A Homecoming for McDowell, the Golfing Son of Portrush

Graeme McDowell

By TIM DAHLBERG, Associated Press

PORTRUSH, Northern Ireland — Inside the entrance to Rathmore Golf Club, just past a sign offering umbrellas for sale on a rainy day, sits a replica of the U.S. Open trophy the club’s favorite son won at Pebble Beach in 2010.

A large painting of Graeme McDowell hangs next to the bar, just in case anyone at the working man’s club on the grounds of the more exclusive Royal Portrush needed to be reminded where he tagged along with his dad as a little kid and fell in love with the game.

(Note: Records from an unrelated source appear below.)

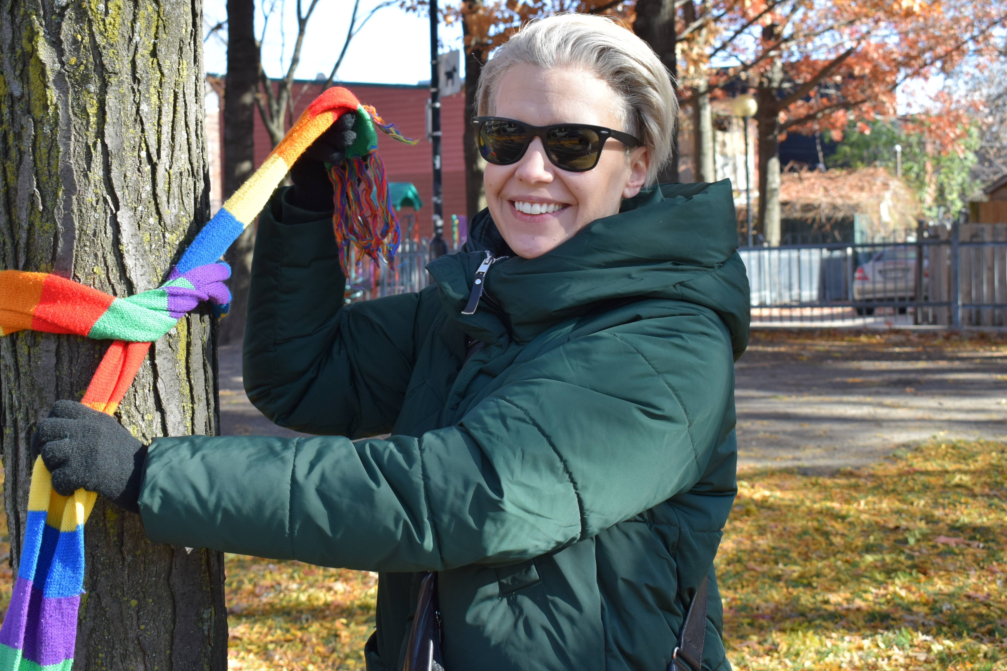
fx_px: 1426
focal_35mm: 51
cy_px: 288
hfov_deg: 38.8
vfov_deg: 26.5
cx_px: 424
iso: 400
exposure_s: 1/250
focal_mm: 28
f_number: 8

It was in the bar where friends and fans crowded in to celebrate until the sun came up when McDowell won his only major championship, sneaking liquor in because it was way past closing time.

It’s where he’s back this week, playing next door at Royal Portrush in a British Open that Rathmore members are desperately hoping he can win at home.

“If we get the result we want on [the last day], we may not close the lounge until October,” said Robb Doherty, a retired police detective who serves as the club’s treasurer. “It’s very much a rags to riches story for Graeme, through both talent and hard work.”

The British Open is back in Northern Ireland for the first time in 68 years, with a trio of local players in the field. Rory McIlroy lives nearby, and 2011 champion Darren Clarke now lives in Portrush itself.

But it is McDowell who is the true hometown hero. The son of a grammar school shop teacher, he honed his game at Rathmore and on the adjoining Royal Portrush links.

And, out of the three, it is McDowell who came precariously close to not making an Open he desperately wanted to be in. If not for a rebounding game and one extraordinary putt he might have been moping at home in Florida instead of teeing off [on the first day] with a legitimate chance of winning a tournament he wants more than any other.

“It would be too bittersweet,” McDowell said about his close call. “It would be too tough to watch the guys go out there and compete on this place where I kind of learned the game.”

It would have been especially tough because McDowell was one of the Irish players who kept pestering the R&A to bring the Open back to Portrush for the first time since 1951, something that was once impossible because of “The Troubles” and fears that there was not enough infrastructure to handle 200,000 fans in four days.

Their perseverance paid off five years ago when the R&A announced that it had awarded the Open to Royal Portrush.

“It started out as a joke, why can’t we go back to Portrush,” McDowell said. “I think The R&A couldn’t ignore the fact that this could be a commercial success. The jokes became very serious. It was like, we can do this, we can pull it off.”

Thankfully for McDowell the work he began putting into his game after dropping off the golf radar paid enough dividends to get him in the Open after not qualifying for the last two. He won a secondary tournament in the Dominican Republic early this year to move up in the rankings, then made a curling 30-footer on the final hole at the Canadian Open to secure his spot.

It came only after the 39-year-old had a talk with himself about the state of the game he’s loved since he was a kid.

“I said, hey, if you continue to play the way you’re playing, this game is going to be gone a hell of a lot quicker than you thought it was going to be gone. What’s that going to feel like?” McDowell said. “I think coming to that realization helped me because it made me start to embrace the challenge a little bit more, enjoy the time I have left out here. I started to kind of get less frustrated and start to, like I say, start to enjoy the act of trying to pull myself out of the hole I dug for myself. And it’s weird, the fog started to lift a little bit.”

For McDowell returning home means he can’t walk two steps without someone offering him encouragement or asking for a selfie. He said he was stunned by the noise made when he walked onto the first tee for a practice round, and the crowds will be even bigger when he tees off for real on [the first round].

His expectations for the week go far beyond just making the cut.

“If I can somehow get out of the blocks tomorrow, get myself settled down, and get into the mix this weekend, it would be pretty cool to be coming back down on [the last day],” he said. “That’s the vision. That’s the goal and I can’t wait to hear what it sounds like.”

That’s the vision at Rathmore Golf Club, too, where business in the lounge was brisk on a rainy Wednesday as golf fans stopped for a pint or two to get out of the rain.

Mostly, though, they’re just happy he’s home and teeing it up when it counts.

“It wouldn’t have felt the same at all without Graeme in the field,” Doherty said. “Here, Graeme is still one of the boys.”